Morlais Castle is a 13th century castle located above the Taff Gorge near the town of Merthyr Tydfil in Wales. Not much remains today of the castle first begun by Gilbert de Clare, 3rd Earl of Gloucester on land claimed by Humphrey de Bohun, 3rd Earl of Hereford. Warfare broke out between the Earls in 1290 and they were severely admonished and fined by King Edward I of England, who had to march down from North Wales to intervene. The castle was captured by Madog ap Llywelyn in 1294. The castle is believed to have never been fully completed, and the location was too remote and exposed to serve as a residence. The Bucks' engraving of 1741, however, shows that fragments of the walls then still stood high.
The castle comprised a triangular inner ward with sides about 45m long and an inner bailey 60m wide. The inner ward had a round keep 17m in diameter at the north corner, a D-shaped tower with a staircase on the north side at the SE corner, and a similar tower projected from the south wall. Between the later two was the gateway. On the west side was a freestanding building about 25m long. It was joined to the south tower by an almost square building. In front of the south tower is a deep pit, presumably the cistern.
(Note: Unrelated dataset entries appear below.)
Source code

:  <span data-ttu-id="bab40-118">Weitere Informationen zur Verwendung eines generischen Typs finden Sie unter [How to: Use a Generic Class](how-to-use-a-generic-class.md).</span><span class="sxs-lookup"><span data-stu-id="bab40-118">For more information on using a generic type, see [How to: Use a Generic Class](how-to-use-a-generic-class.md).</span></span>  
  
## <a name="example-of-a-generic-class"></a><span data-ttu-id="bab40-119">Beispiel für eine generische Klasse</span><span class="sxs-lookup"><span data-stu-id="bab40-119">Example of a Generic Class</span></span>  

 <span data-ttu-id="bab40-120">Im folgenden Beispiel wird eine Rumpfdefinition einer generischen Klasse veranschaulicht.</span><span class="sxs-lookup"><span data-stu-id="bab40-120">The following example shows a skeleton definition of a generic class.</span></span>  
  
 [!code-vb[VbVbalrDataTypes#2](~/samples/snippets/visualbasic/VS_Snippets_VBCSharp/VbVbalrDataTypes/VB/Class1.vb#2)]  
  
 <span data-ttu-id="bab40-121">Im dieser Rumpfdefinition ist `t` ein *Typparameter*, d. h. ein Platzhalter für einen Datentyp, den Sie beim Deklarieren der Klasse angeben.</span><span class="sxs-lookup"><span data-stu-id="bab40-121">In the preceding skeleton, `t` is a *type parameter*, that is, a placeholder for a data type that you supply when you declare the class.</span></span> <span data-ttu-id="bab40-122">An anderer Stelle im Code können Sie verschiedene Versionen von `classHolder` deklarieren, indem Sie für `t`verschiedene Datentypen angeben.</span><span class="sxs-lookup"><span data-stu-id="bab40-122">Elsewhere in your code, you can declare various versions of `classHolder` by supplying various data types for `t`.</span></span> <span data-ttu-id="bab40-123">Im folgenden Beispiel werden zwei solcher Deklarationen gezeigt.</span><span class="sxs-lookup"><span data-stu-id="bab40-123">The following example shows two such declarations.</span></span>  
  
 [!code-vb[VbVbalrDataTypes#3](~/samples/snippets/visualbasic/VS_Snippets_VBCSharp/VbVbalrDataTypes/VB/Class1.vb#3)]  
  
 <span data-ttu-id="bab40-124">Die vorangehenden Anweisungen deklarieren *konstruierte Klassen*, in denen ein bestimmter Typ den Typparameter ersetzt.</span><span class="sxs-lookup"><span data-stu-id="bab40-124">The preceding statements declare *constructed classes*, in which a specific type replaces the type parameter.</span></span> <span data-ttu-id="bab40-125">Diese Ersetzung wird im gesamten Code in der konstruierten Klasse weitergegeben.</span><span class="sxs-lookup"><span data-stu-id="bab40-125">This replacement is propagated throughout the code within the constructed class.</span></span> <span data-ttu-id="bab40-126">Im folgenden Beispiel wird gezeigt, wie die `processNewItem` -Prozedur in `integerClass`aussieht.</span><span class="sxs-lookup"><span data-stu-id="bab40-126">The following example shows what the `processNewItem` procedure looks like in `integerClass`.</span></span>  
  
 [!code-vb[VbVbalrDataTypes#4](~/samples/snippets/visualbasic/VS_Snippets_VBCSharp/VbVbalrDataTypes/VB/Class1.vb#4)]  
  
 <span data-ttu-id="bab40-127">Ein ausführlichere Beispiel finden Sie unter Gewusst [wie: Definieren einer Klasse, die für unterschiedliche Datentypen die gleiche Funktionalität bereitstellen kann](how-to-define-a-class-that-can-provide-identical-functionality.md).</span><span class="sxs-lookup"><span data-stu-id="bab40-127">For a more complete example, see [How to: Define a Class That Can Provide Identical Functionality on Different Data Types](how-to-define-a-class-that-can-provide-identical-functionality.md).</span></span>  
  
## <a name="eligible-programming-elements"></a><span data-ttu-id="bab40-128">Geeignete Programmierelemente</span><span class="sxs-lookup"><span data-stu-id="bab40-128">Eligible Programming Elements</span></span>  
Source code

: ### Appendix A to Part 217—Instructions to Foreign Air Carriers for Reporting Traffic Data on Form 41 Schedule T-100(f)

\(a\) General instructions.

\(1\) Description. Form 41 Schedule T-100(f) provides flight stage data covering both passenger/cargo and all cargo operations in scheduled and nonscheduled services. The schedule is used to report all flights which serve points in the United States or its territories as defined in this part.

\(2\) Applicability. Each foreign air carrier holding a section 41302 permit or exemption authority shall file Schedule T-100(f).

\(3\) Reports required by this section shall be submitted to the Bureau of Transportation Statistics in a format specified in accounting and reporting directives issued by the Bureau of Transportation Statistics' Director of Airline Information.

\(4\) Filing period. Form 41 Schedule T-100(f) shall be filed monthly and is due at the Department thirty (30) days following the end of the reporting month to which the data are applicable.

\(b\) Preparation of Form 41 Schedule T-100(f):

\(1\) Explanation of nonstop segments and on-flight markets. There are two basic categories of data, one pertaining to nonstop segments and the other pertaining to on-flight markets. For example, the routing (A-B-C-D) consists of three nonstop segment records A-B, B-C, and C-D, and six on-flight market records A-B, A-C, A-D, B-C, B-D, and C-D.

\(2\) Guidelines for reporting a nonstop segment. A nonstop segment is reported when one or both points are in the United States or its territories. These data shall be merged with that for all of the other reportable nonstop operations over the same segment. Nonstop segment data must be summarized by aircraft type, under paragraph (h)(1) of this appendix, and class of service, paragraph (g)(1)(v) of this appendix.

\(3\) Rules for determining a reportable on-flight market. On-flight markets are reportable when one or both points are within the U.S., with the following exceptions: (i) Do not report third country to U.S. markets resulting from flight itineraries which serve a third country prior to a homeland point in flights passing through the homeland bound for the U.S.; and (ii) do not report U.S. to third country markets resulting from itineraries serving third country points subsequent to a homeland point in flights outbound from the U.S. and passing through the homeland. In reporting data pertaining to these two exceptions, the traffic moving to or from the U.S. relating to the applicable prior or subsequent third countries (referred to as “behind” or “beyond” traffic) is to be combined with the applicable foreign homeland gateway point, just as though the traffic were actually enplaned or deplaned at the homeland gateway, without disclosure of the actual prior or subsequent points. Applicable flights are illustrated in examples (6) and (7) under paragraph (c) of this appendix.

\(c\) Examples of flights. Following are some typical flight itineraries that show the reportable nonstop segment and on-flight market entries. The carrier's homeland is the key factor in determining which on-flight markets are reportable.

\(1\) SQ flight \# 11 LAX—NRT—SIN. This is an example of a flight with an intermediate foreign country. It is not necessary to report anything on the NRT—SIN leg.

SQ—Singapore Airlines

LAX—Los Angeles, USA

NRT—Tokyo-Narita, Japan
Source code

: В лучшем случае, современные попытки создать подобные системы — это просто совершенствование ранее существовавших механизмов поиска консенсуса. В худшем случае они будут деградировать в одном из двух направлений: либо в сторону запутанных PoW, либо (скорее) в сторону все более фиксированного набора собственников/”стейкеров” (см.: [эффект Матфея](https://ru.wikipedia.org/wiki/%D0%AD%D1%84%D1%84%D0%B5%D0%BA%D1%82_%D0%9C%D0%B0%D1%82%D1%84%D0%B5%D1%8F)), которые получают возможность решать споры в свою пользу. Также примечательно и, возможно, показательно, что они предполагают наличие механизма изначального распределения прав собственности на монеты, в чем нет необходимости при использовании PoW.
The outer ward has no towers on the west side, but there is a D-shaped tower at the south-east corner. The later has a rib-vaulted basement with a central pier and a sharply pointed doorway. Against the east curtain was a large and thickly walled building over 20m long, and on the west is a smaller building. Little remains today, though, with only one room still intact in what would have been the bottom of the main keep, and small walls around the castle give us an idea of where it once stood. The moat stretches around most of the castle, although one side has vanished; this may be because of the lime quarry located there. The 18-hole Morlais Castle golf course is located to one side of the castle.